Co-working rises in the North Bay
Dutra-Cerro-Graden used to have a North Bay office for its commercial real estate work with local school districts and faith-based organizations.
But the company found that co-working in Vallejo's relatively new Green Hive Spaces was more economical and flexible.
“We didn't require a full-time presence, as our activities were driven by our clients' needs,” said principal Landis Graden, whose company has Dublin and Los Angeles offices. “The model saved us money, and the amenities allowed for us to be fully functional, especially with access to the conference room in which we were able to meet with clients.”
Graden is among the dozens of teleworkers, startups and longtime “solopreneurs” who have become regulars or as-needed users of the handful of co-working facilities that have opened in Santa Rosa, Petaluma, Vallejo, Ukiah and San Rafael in the past few years. One is set to open in Napa this spring, and another reportedly is on the drawing board for the First Street Napa downtown redevelopment.
Marisela Barbosa opened Green Hive in less than 2,000 square feet at 425 Virginia St., Suite B, a year ago, Its fully booked four office suites, and 14 desk spaces in the co-working area are mostly taken by professionals like Graden who are meeting clients in the city or those who drop in as they pass through the Solano city.
“Our clients have come from Southern California, South Bay, East Bay, Solano, Nevada County and Shasta County and one international business,” Barbosa said. “Some are employees, startups and established businesses. Our conference room has been used mostly by lawyers.”
Roberto Cortez, president and CEO of 13-year-old Monarch Engineers (monarchengineers.com) is part of the three-person team that has the largest private office in Green Hive. The structural, civil, mechanical and electrical engineering and design firm also has a number of employees who work from home and come to Green Hive to meet with clients at open desks.

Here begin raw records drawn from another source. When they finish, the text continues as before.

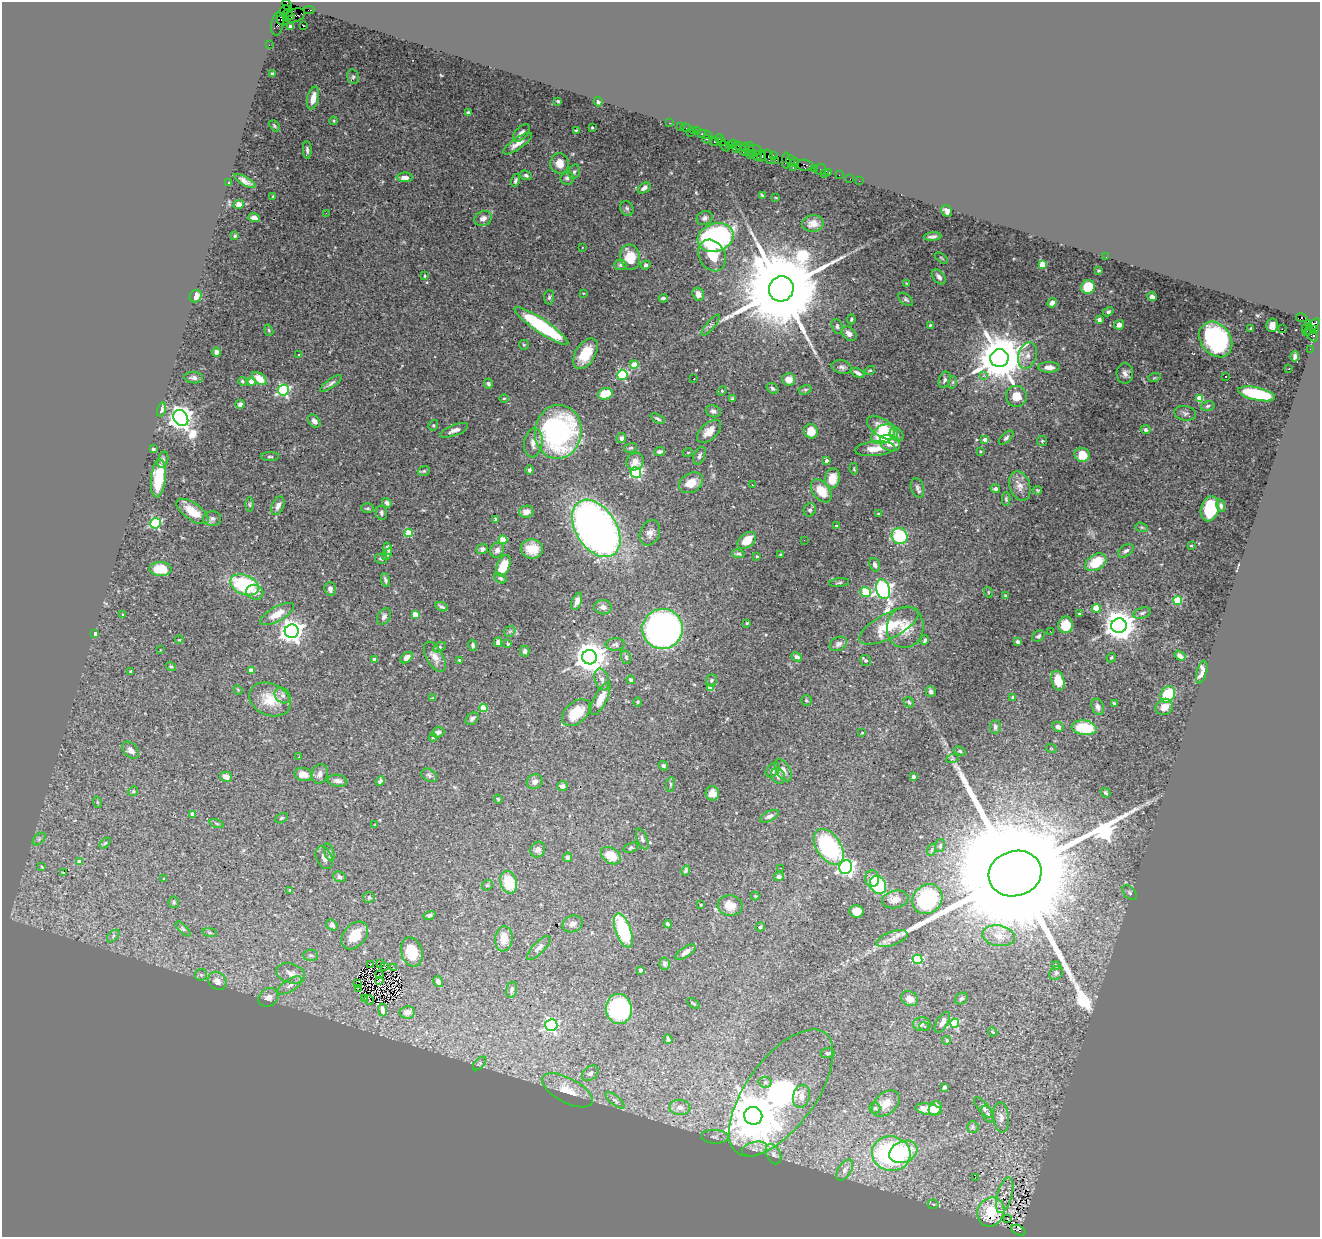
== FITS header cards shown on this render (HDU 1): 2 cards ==
NAXIS1  =                 1318
NAXIS2  =                 1235

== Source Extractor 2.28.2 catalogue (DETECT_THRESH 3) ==
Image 1318 x 1235 px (HDU 1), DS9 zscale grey, 1 PNG px = 1 image px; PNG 1322 x 1239 px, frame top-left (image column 1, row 1235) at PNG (2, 2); each listed source drawn as its Kron ellipse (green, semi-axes under 4 px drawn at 4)
Background 0.967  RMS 0.028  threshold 0.0843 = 3 sigma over >= 5 px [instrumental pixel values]
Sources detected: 491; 2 with non-positive FLUX_AUTO (blend fragments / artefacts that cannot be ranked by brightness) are neither listed nor drawn; the other 489 listed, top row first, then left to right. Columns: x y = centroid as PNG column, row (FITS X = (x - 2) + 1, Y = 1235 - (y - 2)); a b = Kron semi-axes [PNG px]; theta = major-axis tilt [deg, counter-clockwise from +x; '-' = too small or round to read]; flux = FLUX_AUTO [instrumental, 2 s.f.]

“It is a great option since we don't have to lease a large space to house all employees providing conference room availability and other amenities, in addition to being able to expand and contract desk availability to fill our needs in short-term basis,” Cortez said.
Liz Ramos started Engeniate (engeniate.com) team-development consultancy four years ago and run it from a home office, rent-by-the-hour shared offices and coffee shops before landing her own office at Green Hive.
“[I]t is has allowed me to have a clean separation between home and work, which is something I personally needed,” Ramos said.
One of the newest North Bay co-working facilities is VenturePad, opened March 1 by two Marin County entrepreneurship veterans in 3,850 square feet of downtown San Rafael office space at 1020 B St. It has about 30 desks in open-office, communal enclosed “quiet zone” and private-office settings for members plus 30–40 spaces at farm tables, cafe counters and lounge chairs for those who come and go. There are also three conference rooms, seating six to 15.
Co-founders Chris Yalonis, CEO, and Alejandro Moreno, vice president of marketing, envision VenturePad being a blend between a co-working facility and an accelerator–incubator like the former Venture Greenhouse and Renaissance Entrepreneurship Centers location. Moreno was in senior leadership at Venture Greenhouse until it closed in 2015. The incubator side of the business likely will start this fall, after the co-work aspect is fully running, they said.
“The co-working model has proven very successful across the country,” Yalonis said “Marin needs an incubator and accelerator. It also needs need professional services like branding and website design, and we'll offer those.”
They have compiled a network - “C-suite for the solopreneur” - of about a dozen local professional services firms that would offer a discount to members. So for $75–$125 an hour, members can book time with a branding expert, graphic designer, intellectual-property attorney or other expertise startups need.
MINDTANK, THE HIVERY, WORKMIX CAFE, REGUS, WEWORK
Besides the small MindTank Work Club in the town of Ross just west of San Rafael and Mill Valley's women-only The Hivery, Marin has a dearth of options for come-and-go office space, Yalonis said. VenturePad's market research from Census data suggests as much as 40 percent of Marin's workforce could be working from home.
“People say working from home is isolating and can be distracting,” Yalonis said. “Co-working is the antidote for that.”
Two co-working facilities are said to be bound for Napa. Workmix Café, reportedly set to open in May at 950 Randolph St., would be a mix a café with an art gallery, store retail, shared workspace and meeting rooms.